[WORK TO BE COMPLETED]
Within the records below is a range that opens at the line with "- update github" and closes at the line with "- Add publish". Return that range word for word, both ends included, and only that range.

[SOURCE INFORMATION]
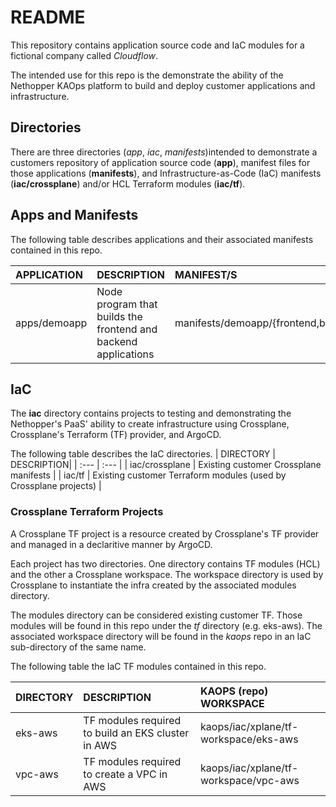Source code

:  # README
This repository contains application source code and IaC modules for a fictional company called *Cloudflow*.

The intended use for this repo is the demonstrate the ability of the Nethopper KAOps platform to build
and deploy customer applications and infrastructure.

## Directories
There are three directories (*app*, *iac*, *manifests*)intended to demonstrate a customers repository of application
source code (**app**), manifest files for those applications (**manifests**), and Infrastructure-as-Code (IaC)
manifests (**iac/crossplane**) and/or HCL Terraform modules (**iac/tf**).

## Apps and Manifests
The following table describes applications and their associated manifests contained in this repo.

| APPLICATION | DESCRIPTION| MANIFEST/S |
| :--- | :--- | :--- |
| apps/demoapp | Node program that builds the frontend and backend applications  | manifests/demoapp/{frontend,backend} |

## IaC ##
The **iac** directory contains projects to testing and demonstrating the Nethopper's PaaS' ability to create
infrastructure using Crossplane, Crossplane's Terraform (TF) provider, and ArgoCD.

The following table describes the IaC directories.
| DIRECTORY | DESCRIPTION|
| :--- | :--- |
| iac/crossplane | Existing customer Crossplane manifests |
| iac/tf | Existing customer Terraform modules (used by Crossplane projects) |

### Crossplane Terraform Projects ###
A Crossplane TF project is a resource created by Crossplane's TF provider and managed in a declaritive manner
by ArgoCD. 

Each project has two directories. One directory contains TF modules (HCL) and the other a Crossplane workspace.
The workspace directory is used by Crossplane to instantiate the infra created by the associated modules directory.

The modules directory can be considered existing customer TF. Those modules will be found in this repo under the
*tf* directory (e.g. eks-aws). The associated workspace directory will be found in the *kaops* repo in an IaC
sub-directory of the same name.

The following table the IaC TF modules contained in this repo.

| DIRECTORY | DESCRIPTION | KAOPS (repo) WORKSPACE |
| :--- | :--- | :--- |
| eks-aws | TF modules required to build an EKS cluster in AWS | kaops/iac/xplane/tf-workspace/eks-aws |
| vpc-aws | TF modules required to create a VPC in AWS | kaops/iac/xplane/tf-workspace/vpc-aws |


<!-- test -->
<!-- test -->
<!-- test -->
<!-- test -->
<!-- test -->
<!-- test -->
<!-- test -->
<!-- test -->
<!-- test -->
<!-- test -->
<!-- test -->
<!-- test -->
<!-- test -->
<!-- test -->
<!-- test -->
<!-- test -->
<!-- test -->
<!-- test -->
<!-- test -->
<!-- test -->
<!-- test -->
<!-- test -->
<!-- test -->
<!-- test -->
<!-- test -->
<!-- test -->
<!-- test -->
<!-- test -->
<!-- test -->
<!-- test -->
<!-- test -->
<!-- test -->
<!-- test -->
<!-- test -->
<!-- test -->
<!-- test -->
<!-- test -->
<!-- test -->
<!-- test -->
<!-- test -->
<!-- test -->
<!-- test -->

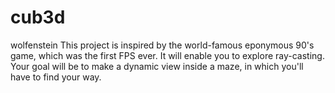 # cub3d
wolfenstein
This project is inspired by the world-famous eponymous 90's game, which was the first FPS ever. It will enable you to explore ray-casting.
Your goal will be to make a dynamic view inside a maze, in which you'll have to find your way.
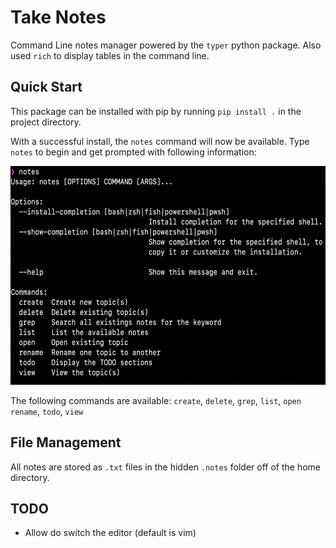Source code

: # Take Notes

Command Line notes manager powered by the `typer` python package. Also used `rich` to display tables in the command line.

## Quick Start

This package can be installed with pip by running `pip install .` in the project directory.  

With a successful install, the `notes` command will now be available. Type `notes` to begin and get prompted with following information:

<p align="center">
  <img src="images/notes-quick-start.png" height="350"/>
</p>

The following commands are available: `create`, `delete`, `grep`, `list`, `open` `rename`, `todo`, `view`

## File Management

All notes are stored as `.txt` files in the hidden `.notes` folder off of the home directory.


## TODO
- Allow do switch the editor (default is vim)
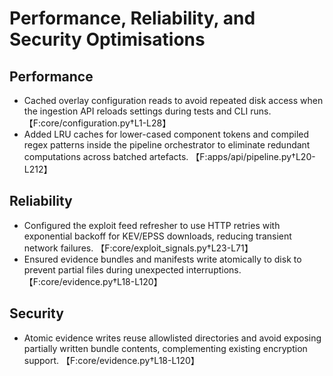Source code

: # Performance, Reliability, and Security Optimisations

## Performance
- Cached overlay configuration reads to avoid repeated disk access when the ingestion API reloads settings during tests and CLI runs. 【F:core/configuration.py†L1-L28】
- Added LRU caches for lower-cased component tokens and compiled regex patterns inside the pipeline orchestrator to eliminate redundant computations across batched artefacts. 【F:apps/api/pipeline.py†L20-L212】

## Reliability
- Configured the exploit feed refresher to use HTTP retries with exponential backoff for KEV/EPSS downloads, reducing transient network failures. 【F:core/exploit_signals.py†L23-L71】
- Ensured evidence bundles and manifests write atomically to disk to prevent partial files during unexpected interruptions. 【F:core/evidence.py†L18-L120】

## Security
- Atomic evidence writes reuse allowlisted directories and avoid exposing partially written bundle contents, complementing existing encryption support. 【F:core/evidence.py†L18-L120】
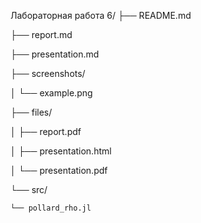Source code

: Лабораторная работа 6/
├── README.md

├── report.md

├── presentation.md

├── screenshots/

│   └── example.png

├── files/

│   ├── report.pdf

│   ├── presentation.html

│   └── presentation.pdf

└── src/

    └── pollard_rho.jl
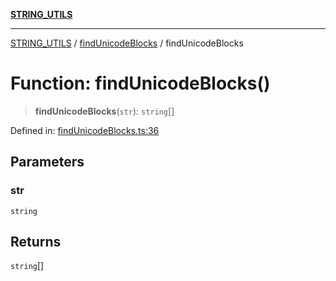 [**STRING_UTILS**](../../README.md)

***

[STRING_UTILS](../../README.md) / [findUnicodeBlocks](../README.md) / findUnicodeBlocks

# Function: findUnicodeBlocks()

> **findUnicodeBlocks**(`str`): `string`[]

Defined in: [findUnicodeBlocks.ts:36](https://github.com/dailker/everyutil/blob/9f9d77d7401f21657d579473c8868c96f7b4bad7/src/string/findUnicodeBlocks.ts#L36)

## Parameters

### str

`string`

## Returns

`string`[]
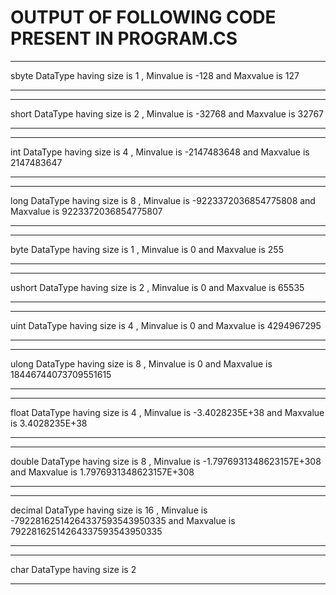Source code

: 
# OUTPUT OF FOLLOWING CODE PRESENT IN PROGRAM.CS
*****************************************************************
sbyte DataType having size is 1 , Minvalue is -128 and Maxvalue is  127
*****************************************************************
*****************************************************************
short DataType having size is 2 , Minvalue is -32768 and Maxvalue is  32767
*****************************************************************
*****************************************************************
int DataType having size is 4 , Minvalue is -2147483648 and Maxvalue is  2147483647
*****************************************************************
*****************************************************************
long DataType having size is 8 , Minvalue is -9223372036854775808 and Maxvalue is  9223372036854775807
*****************************************************************
*****************************************************************
byte DataType having size is 1 , Minvalue is 0 and Maxvalue is  255
*****************************************************************
*****************************************************************
ushort DataType having size is 2 , Minvalue is 0 and Maxvalue is  65535
*****************************************************************
*****************************************************************
uint DataType having size is 4 , Minvalue is 0 and Maxvalue is  4294967295
*****************************************************************
*****************************************************************
ulong DataType having size is 8 , Minvalue is 0 and Maxvalue is  18446744073709551615
*****************************************************************
*****************************************************************
float DataType having size is 4 , Minvalue is -3.4028235E+38 and Maxvalue is  3.4028235E+38
*****************************************************************
*****************************************************************
double DataType having size is 8 , Minvalue is -1.7976931348623157E+308 and Maxvalue is  1.7976931348623157E+308
*****************************************************************
*****************************************************************
decimal DataType having size is 16 , Minvalue is -79228162514264337593543950335 and Maxvalue is  79228162514264337593543950335
*****************************************************************
*****************************************************************
char DataType having size is 2
*****************************************************************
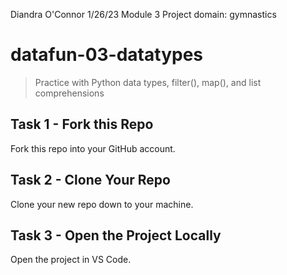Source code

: Diandra O'Connor  1/26/23
Module 3 Project
domain: gymnastics


# datafun-03-datatypes


> Practice with Python data types, filter(), map(), and list comprehensions


## Task 1 - Fork this Repo

Fork this repo into your GitHub account.

## Task 2 - Clone Your Repo 

Clone your new repo down to your machine.

## Task 3 - Open the Project Locally

Open the project in VS Code. 
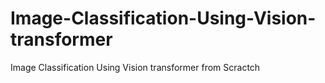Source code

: # Image-Classification-Using-Vision-transformer
Image Classification Using Vision transformer from Scractch


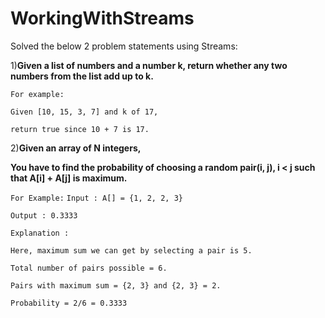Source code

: # WorkingWithStreams

Solved the below 2 problem statements using Streams:

1)**Given a list of numbers and a number k, return whether any two numbers from the list add up to k.**

`For example:`

`Given [10, 15, 3, 7] and k of 17,`

`return true since 10 + 7 is 17.`

2)**Given an array of N integers,**

**You have to find the probability of choosing a random pair(i, j), i < j such that A[i] + A[j] is maximum.**

`For Example:`
`Input : A[] = {1, 2, 2, 3}`

`Output : 0.3333`

`Explanation :`

`Here, maximum sum we can get by selecting a pair is 5.`

`Total number of pairs possible = 6.`

`Pairs with maximum sum = {2, 3} and {2, 3} = 2.`

`Probability = 2/6 = 0.3333`
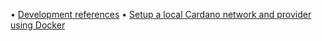 • [Development references](development_references.md)
• [Setup a local Cardano network and provider using Docker](setup_a_local_cardano_network_and_provider_using_docker.md)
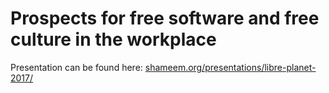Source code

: # Prospects for free software and free culture in the workplace

Presentation can be found here: [shameem.org/presentations/libre-planet-2017/](http://shameem.org/presentations/libre-planet-2017/)
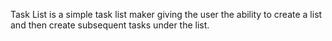 
Task List is a simple task list maker giving the user the ability to create a list and then create subsequent tasks under the list.  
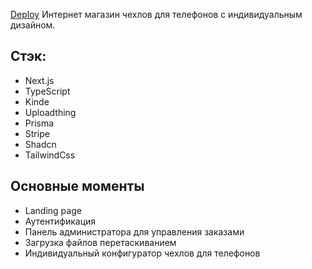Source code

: [Deploy](https://case-capybara.vercel.app)
Интернет магазин чехлов для телефонов с индивидуальным дизайном.

## Стэк:

- Next.js
- TypeScript
- Kinde
- Uploadthing
- Prisma
- Stripe
- Shadcn
- TailwindCss

## Основные моменты

- Landing page
- Аутентификация
- Панель администратора для управления заказами
- Загрузка файлов перетаскиванием
- Индивидуальный конфигуратор чехлов для телефонов

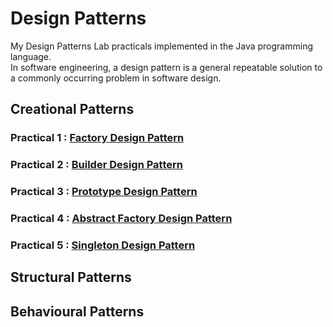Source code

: # Design Patterns
My Design Patterns Lab practicals implemented in the Java programming language. \
In software engineering, a design pattern is a general repeatable solution to a commonly occurring problem in software design.


## Creational Patterns

### Practical 1 : [Factory Design Pattern](https://github.com/aryanranderiya/Design-Patterns-in-Java/tree/main/Pr1%20Factory)
### Practical 2 : [Builder Design Pattern](https://github.com/aryanranderiya/Design-Patterns-in-Java/tree/main/Pr2%20Builder)
### Practical 3 : [Prototype Design Pattern](https://github.com/aryanranderiya/Design-Patterns-in-Java/tree/main/Pr3%20Prototype)
### Practical 4 : [Abstract Factory Design Pattern](https://github.com/aryanranderiya/Design-Patterns-in-Java/tree/main/Pr4%20Abstract%20Factory)
### Practical 5 : [Singleton Design Pattern](https://github.com/aryanranderiya/Design-Patterns-in-Java/tree/main/Pr5%20Singleton)

## Structural Patterns



## Behavioural Patterns


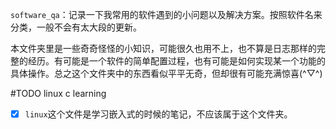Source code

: `software_qa`：记录一下我常用的软件遇到的小问题以及解决方案。按照软件名来分类，一般不会有太大段的更新。

本文件夹里是一些奇奇怪怪的小知识，可能很久也用不上，也不算是日志那样的完整的经历。有可能是一个软件的简单配置过程，也有可能是如何实现某一个功能的具体操作。总之这个文件夹中的东西看似平平无奇，但却很有可能充满惊喜(^▽^)

#TODO linux c learning

- [x] `linux`这个文件是学习嵌入式的时候的笔记，不应该属于这个文件夹。
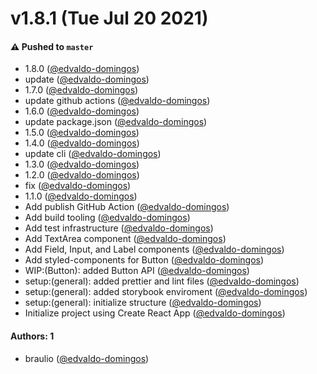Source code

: # v1.8.1 (Tue Jul 20 2021)

#### ⚠️ Pushed to `master`

- 1.8.0 ([@edvaldo-domingos](https://github.com/edvaldo-domingos))
- update ([@edvaldo-domingos](https://github.com/edvaldo-domingos))
- 1.7.0 ([@edvaldo-domingos](https://github.com/edvaldo-domingos))
- update github actions ([@edvaldo-domingos](https://github.com/edvaldo-domingos))
- 1.6.0 ([@edvaldo-domingos](https://github.com/edvaldo-domingos))
- update package.json ([@edvaldo-domingos](https://github.com/edvaldo-domingos))
- 1.5.0 ([@edvaldo-domingos](https://github.com/edvaldo-domingos))
- 1.4.0 ([@edvaldo-domingos](https://github.com/edvaldo-domingos))
- update cli ([@edvaldo-domingos](https://github.com/edvaldo-domingos))
- 1.3.0 ([@edvaldo-domingos](https://github.com/edvaldo-domingos))
- 1.2.0 ([@edvaldo-domingos](https://github.com/edvaldo-domingos))
- fix ([@edvaldo-domingos](https://github.com/edvaldo-domingos))
- 1.1.0 ([@edvaldo-domingos](https://github.com/edvaldo-domingos))
- Add publish GitHub Action ([@edvaldo-domingos](https://github.com/edvaldo-domingos))
- Add build tooling ([@edvaldo-domingos](https://github.com/edvaldo-domingos))
- Add test infrastructure ([@edvaldo-domingos](https://github.com/edvaldo-domingos))
- Add TextArea component ([@edvaldo-domingos](https://github.com/edvaldo-domingos))
- Add Field, Input, and Label components ([@edvaldo-domingos](https://github.com/edvaldo-domingos))
- Add styled-components for Button ([@edvaldo-domingos](https://github.com/edvaldo-domingos))
- WIP:(Button): added Button API ([@edvaldo-domingos](https://github.com/edvaldo-domingos))
- setup:(general): added prettier and lint files ([@edvaldo-domingos](https://github.com/edvaldo-domingos))
- setup:(general): added storybook enviroment ([@edvaldo-domingos](https://github.com/edvaldo-domingos))
- setup:(general): initialize structure ([@edvaldo-domingos](https://github.com/edvaldo-domingos))
- Initialize project using Create React App ([@edvaldo-domingos](https://github.com/edvaldo-domingos))

#### Authors: 1

- braulio ([@edvaldo-domingos](https://github.com/edvaldo-domingos))

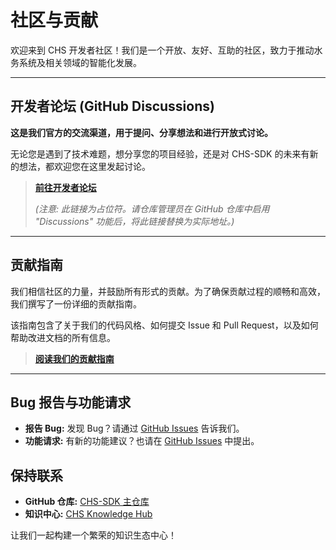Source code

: # 社区与贡献

欢迎来到 CHS 开发者社区！我们是一个开放、友好、互助的社区，致力于推动水务系统及相关领域的智能化发展。

---

## 开发者论坛 (GitHub Discussions)

**这是我们官方的交流渠道，用于提问、分享想法和进行开放式讨论。**

无论您是遇到了技术难题，想分享您的项目经验，还是对 CHS-SDK 的未来有新的想法，都欢迎您在这里发起讨论。

> **[前往开发者论坛](https://github.com/your-org/chs-sdk/discussions)**
>
> *(注意: 此链接为占位符。请仓库管理员在 GitHub 仓库中启用 "Discussions" 功能后，将此链接替换为实际地址。)*

---

## 贡献指南

我们相信社区的力量，并鼓励所有形式的贡献。为了确保贡献过程的顺畅和高效，我们撰写了一份详细的贡献指南。

该指南包含了关于我们的代码风格、如何提交 Issue 和 Pull Request，以及如何帮助改进文档的所有信息。

> **[阅读我们的贡献指南](./contributing.md)**

---

## Bug 报告与功能请求

-   **报告 Bug:** 发现 Bug？请通过 [GitHub Issues](https://github.com/CHS-Community/CHS-SDK/issues) 告诉我们。
-   **功能请求:** 有新的功能建议？也请在 [GitHub Issues](https://github.com/CHS-Community/CHS-SDK/issues) 中提出。

## 保持联系

-   **GitHub 仓库:** [CHS-SDK 主仓库](https://github.com/CHS-Community/CHS-SDK)
-   **知识中心:** [CHS Knowledge Hub](https://your-org.github.io/chs-knowledge-hub/)

让我们一起构建一个繁荣的知识生态中心！
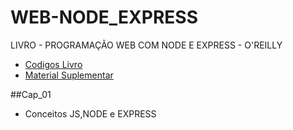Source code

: # WEB-NODE_EXPRESS
LIVRO - PROGRAMAÇÃO WEB COM NODE E EXPRESS - O'REILLY

- [Codigos Livro](https://github.com/Edmilson-Gomes/WEB-NODE_EXPRESS.git)
- [Material Suplementar](https://github.com/cloudnativedevops/demo)

##Cap_01
- Conceitos JS,NODE e EXPRESS
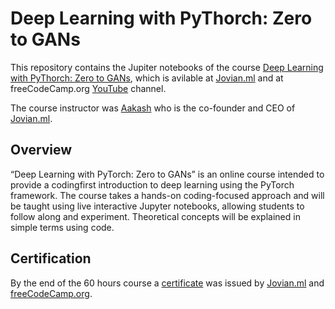 # Deep Learning with PyThorch: Zero to GANs

This repository contains the Jupiter notebooks of the course [Deep Learning with PyThorch: Zero to GANs](https://jovian.ml/forum/c/pytorch-zero-to-gans/18), 
which is avilable at [Jovian.ml](https://www.jovian.ml/) and at freeCodeCamp.org [YouTube](https://www.youtube.com/watch?v=vo_fUOk-IKk&list=PLWKjhJtqVAbm3T2Eq1_KgloC7ogdXxdRa) channel.

The course instructor was [Aakash](https://github.com/aakashns) who is the co-founder and CEO of [Jovian.ml](https://www.jovian.ml/).

## Overview

“Deep Learning with PyTorch: Zero to GANs” is an online course intended to provide a codingfirst
introduction to deep learning using the PyTorch framework. The course takes a hands-on
coding-focused approach and will be taught using live interactive Jupyter notebooks, allowing
students to follow along and experiment. Theoretical concepts will be explained in simple
terms using code. 

## Certification

By the end of the 60 hours course a [certificate](https://jovian.ml/certificate/MFQWCNRQGY) was issued by [Jovian.ml](https://www.jovian.ml/) and [freeCodeCamp.org](https://www.freecodecamp.org/).
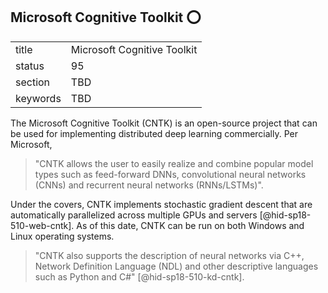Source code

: ## Microsoft Cognitive Toolkit :o:


|          |                             |
| -------- | --------------------------- |
| title    | Microsoft Cognitive Toolkit |
| status   | 95                          |
| section  | TBD                         |
| keywords | TBD                         |




The Microsoft Cognitive Toolkit (CNTK) is an open-source project that
can be used for implementing distributed deep learning commercially. Per
Microsoft,

>

> "CNTK allows the user to easily realize and combine popular
> model types such as feed-forward DNNs, convolutional neural networks
> (CNNs) and recurrent neural networks (RNNs/LSTMs)".



Under the covers, CNTK implements stochastic gradient descent that are
automatically parallelized across multiple GPUs and
servers [@hid-sp18-510-web-cntk].  As of this date, CNTK can be run on
both Windows and Linux operating systems.

> "CNTK also supports the description of neural networks via C++,
> Network Definition Language (NDL) and other descriptive languages such
> as Python and C\#" [@hid-sp18-510-kd-cntk].
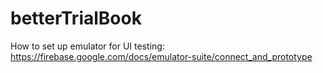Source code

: # betterTrialBook

How to set up emulator for UI testing: https://firebase.google.com/docs/emulator-suite/connect_and_prototype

[YOUR RESPONSE]
- update github actions ([@edvaldo-domingos](https://github.com/edvaldo-domingos))
- 1.6.0 ([@edvaldo-domingos](https://github.com/edvaldo-domingos))
- update package.json ([@edvaldo-domingos](https://github.com/edvaldo-domingos))
- 1.5.0 ([@edvaldo-domingos](https://github.com/edvaldo-domingos))
- 1.4.0 ([@edvaldo-domingos](https://github.com/edvaldo-domingos))
- update cli ([@edvaldo-domingos](https://github.com/edvaldo-domingos))
- 1.3.0 ([@edvaldo-domingos](https://github.com/edvaldo-domingos))
- 1.2.0 ([@edvaldo-domingos](https://github.com/edvaldo-domingos))
- fix ([@edvaldo-domingos](https://github.com/edvaldo-domingos))
- 1.1.0 ([@edvaldo-domingos](https://github.com/edvaldo-domingos))
- Add publish GitHub Action ([@edvaldo-domingos](https://github.com/edvaldo-domingos))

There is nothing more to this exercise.